Court Opinion

ID: 6042542
Source: CourtListenerOpinion
Date Created: 2022-01-13 13:58:44.035722+00
Date Added: 2024-06-11T08:52:17.192172
License: Public Domain

—Mikoll, J.
Appeal from a decision of the Workers’ Compensation Board, filed April 9, 1998, which ruled that the employer made advance payments of compensation and that, therefore, the claim was not barred by Workers’ Compensation Law § 28.
Claimant, a stenographer/secretary, filed a claim for workers’ compensation benefits based upon work-related carpal tunnel syndrome. It is undisputed that the date of disablement is October 1990 and that claimant failed to file her claim within the two-year limitations period established by Workers’ Compensation Law § 28. It is also undisputed that the employer continued to pay claimant her wages when she was absent from work in the spring of 1991 following sdrgery to relieve the condition. The Workers’ Compensation Board concluded that the payment of wages constituted an advance payment within the meaning of Workers’ Compensation Law § 28, rendering the limitations period inapplicable. The employer appeals.

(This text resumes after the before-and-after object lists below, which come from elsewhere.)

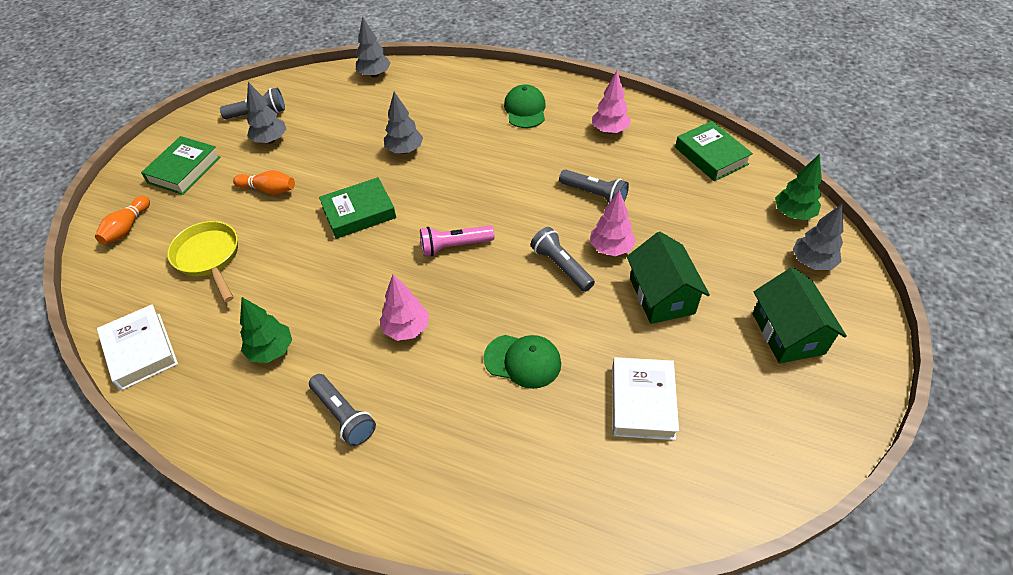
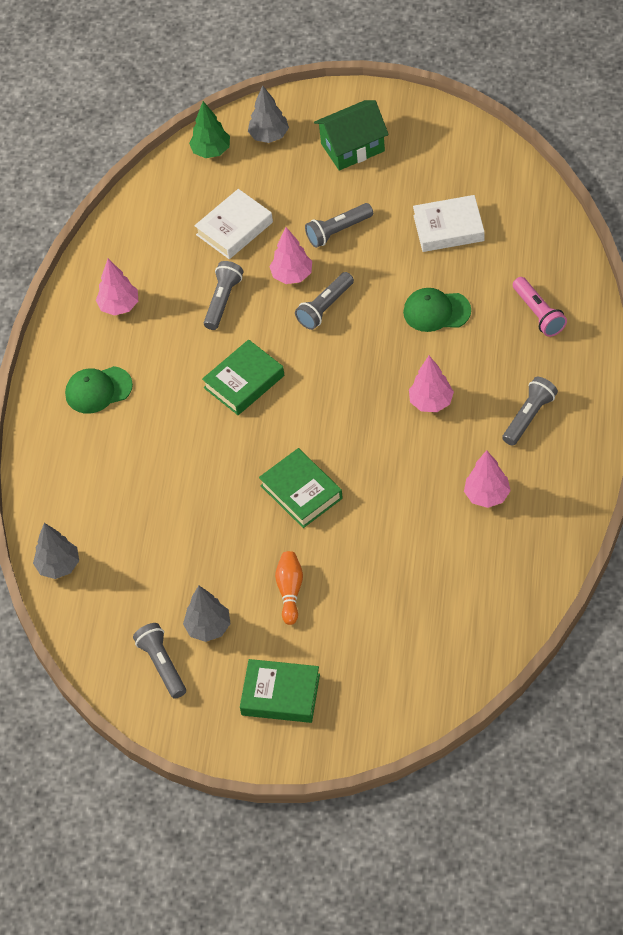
camera: 100 degrees left, 5 degrees up
orange bowling pin [95,196,150,244] -> none
white book [97,304,178,391] -> white book moved to [194,189,273,259]
yellow pan [167,221,238,302] -> none
green tree [240,297,292,363] -> pink tree [464,450,511,508]
grey tree [384,92,423,154] -> none
pink flashlight [420,225,494,256] -> pink flashlight moved to [513,277,567,337]
green cap [484,335,561,389] -> green cap turned 90 degrees counterclockwise [403,288,471,332]
green house [627,232,710,324] -> grey flashlight [305,203,373,248]
green book [675,121,753,181] -> green book moved to [202,339,284,415]

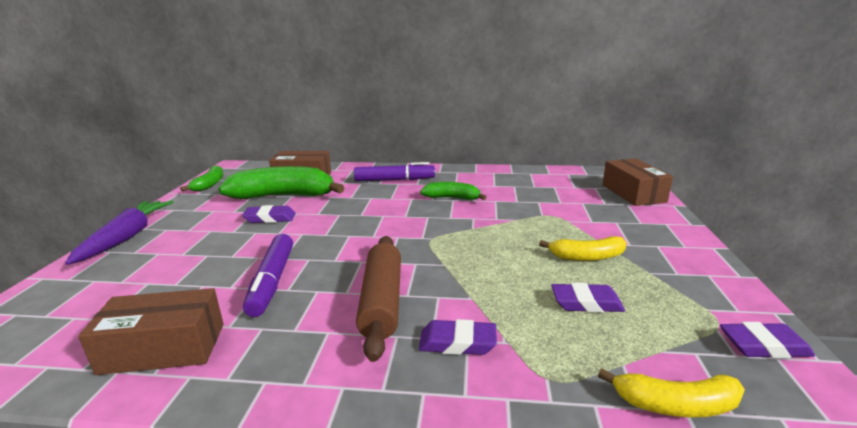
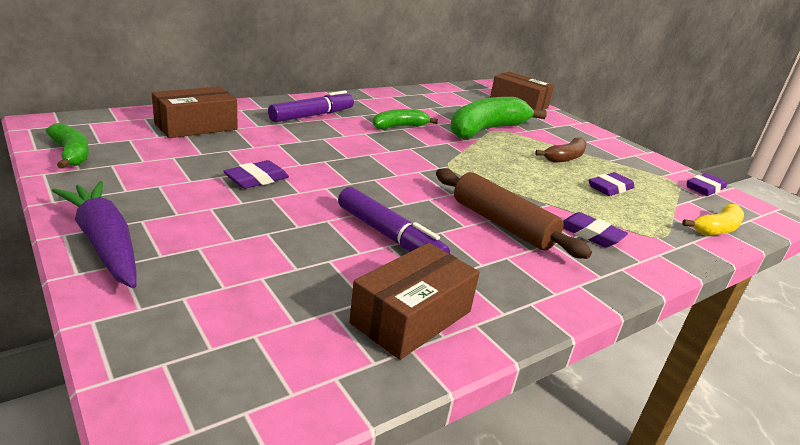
camera: 45 degrees left, 5 degrees up
green banana [219,166,345,199] -> green banana moved to [450,97,547,139]
purple eraser [419,319,497,355] -> purple eraser turned 75 degrees clockwise [563,212,628,247]
yellow banana [539,236,627,261] -> brown banana [535,137,587,163]

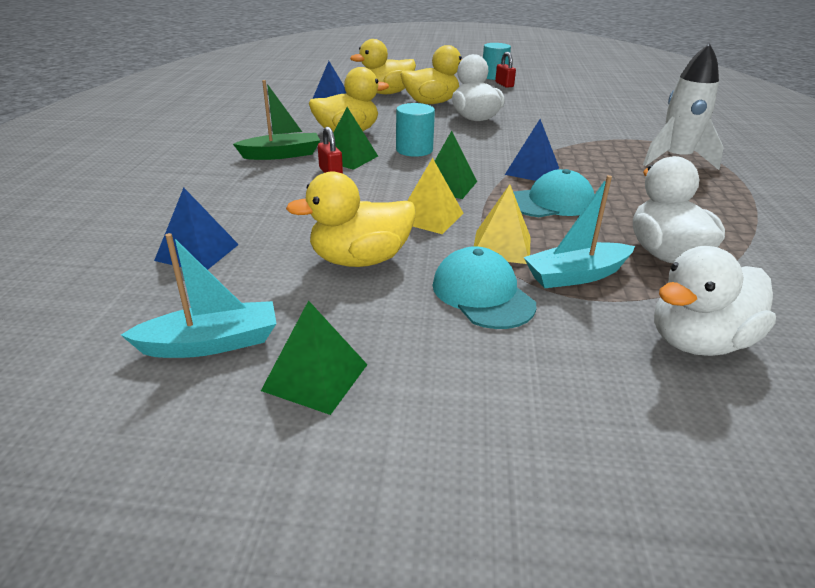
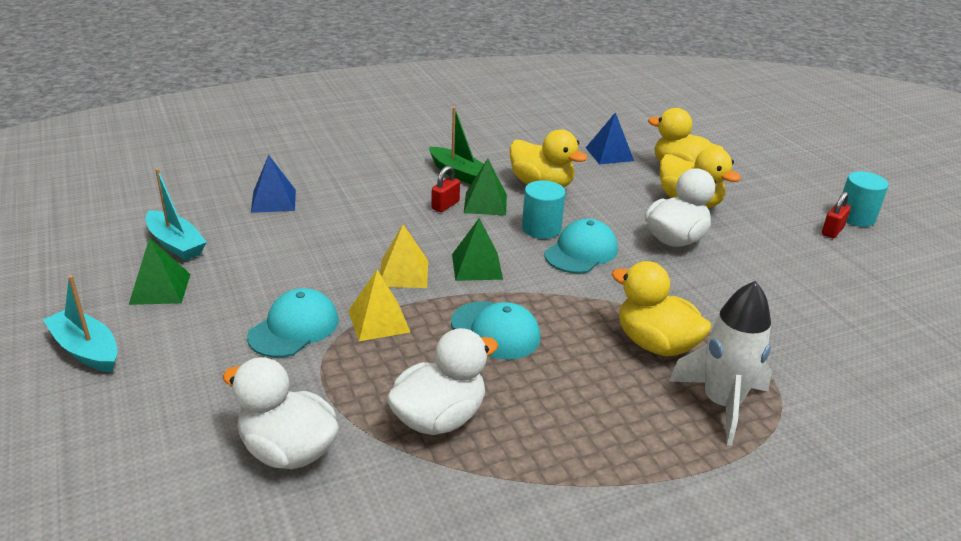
camera: 60 degrees right, 0 degrees up
yellow duck [286,171,416,267] -> yellow duck moved to [612,261,712,356]
blue pyramid [505,119,559,181] -> none
turquoise boat [524,175,635,288] -> turquoise boat moved to [43,275,118,373]
none -> turquoise cap [545,219,618,274]

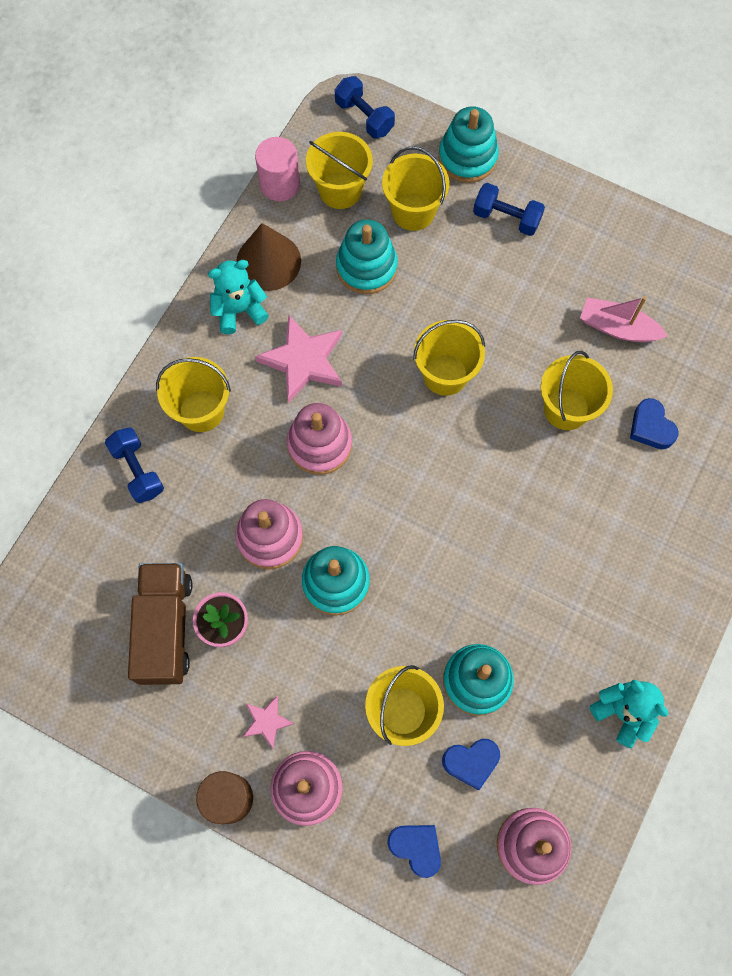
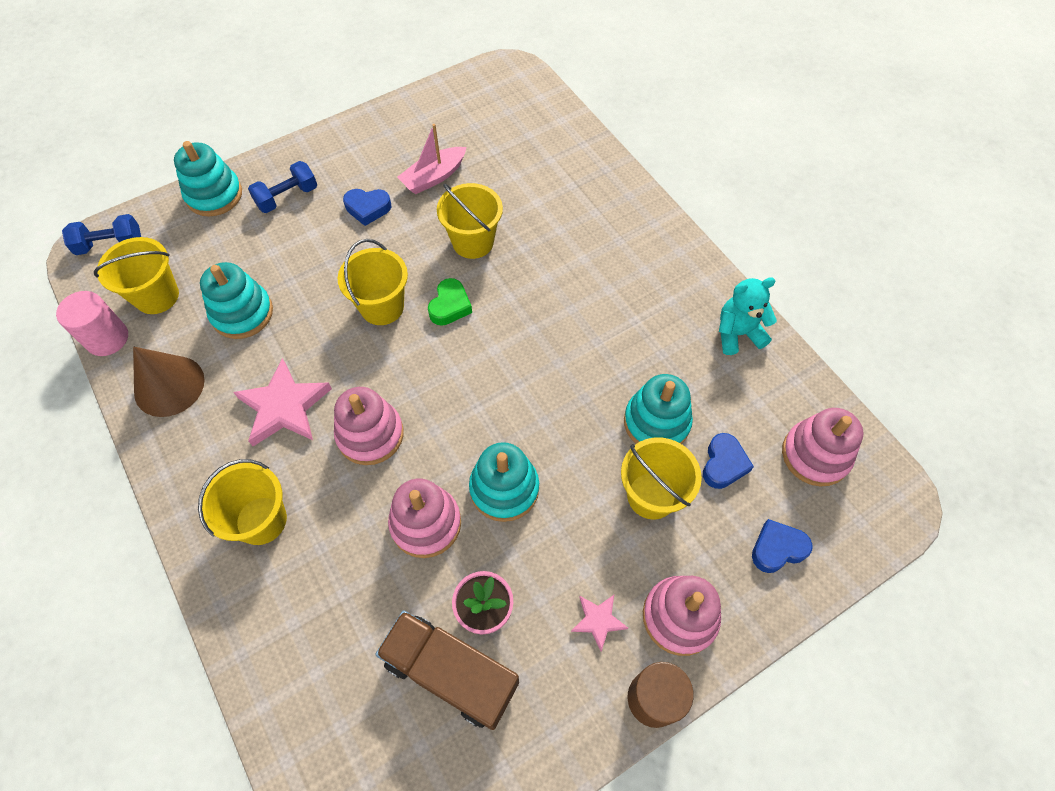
camera: 60 degrees left, 10 degrees down
blue dumbbell [105,427,164,503] -> none
turquoise teddy bear [208,260,269,334] -> none
yellow bucket [382,146,449,231] -> none
blue heart [630,398,678,449] -> blue heart moved to [343,189,391,226]
none -> green heart [428,278,472,326]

Workers’ Compensation Law § 28 provides that no case in which an advance payment is made to an employee shall be barred by the employee’s failure to file a claim. Remuneration in the form of wages can constitute an advance payment within the meaning of Workers’ Compensation Law § 28 where the remuneration is provided in recognition of workers’ compensation liability (see, Matter of Kaschak v IBM Corp., 256 AD2d 830). Payments made regardless of the cause of injury, however, do not constitute advance payment (see, Matter of Mortenson v United Parcel Serv., 185 AD2d 487).
Relying on claimant’s testimony that she could have used sick leave even if her condition had not been work-related, the employer contends that claimant would have been paid regardless of the cause of injury. The record, however, contains a request for leave form created by the employer which requires employees to indicate the type of leave requested and expressly distinguishes sick leave from “Disability (Workers’ Comp)”. In requesting several weeks of leave for her surgery, claimant checked the disability box, not one of the sick leave boxes, and claimant’s supervisor signed and approved the request. The record also contains a weekly time record for an additional week which includes the notation ‘Workers’ Comp” and is also signed by claimant’s supervisor. The documents support the Board’s conclusion that, during the period of claimant’s absence *614following surgery for the work-related, condition, the employer continued to pay claimant’s wages in recognition of its workers’ compensation liability. Even if, as the employer contends, there is evidence in the record which also supports a contrary conclusion, we will not substitute our judgment for that of the Board (see, Matter of Egloff v Ob-Gyn Assocs., 245 AD2d 965, 966).
Cardona, P. J., Crew III, Yesawich Jr. and Mugglin, JJ., concur. Ordered that the decision is affirmed, without costs.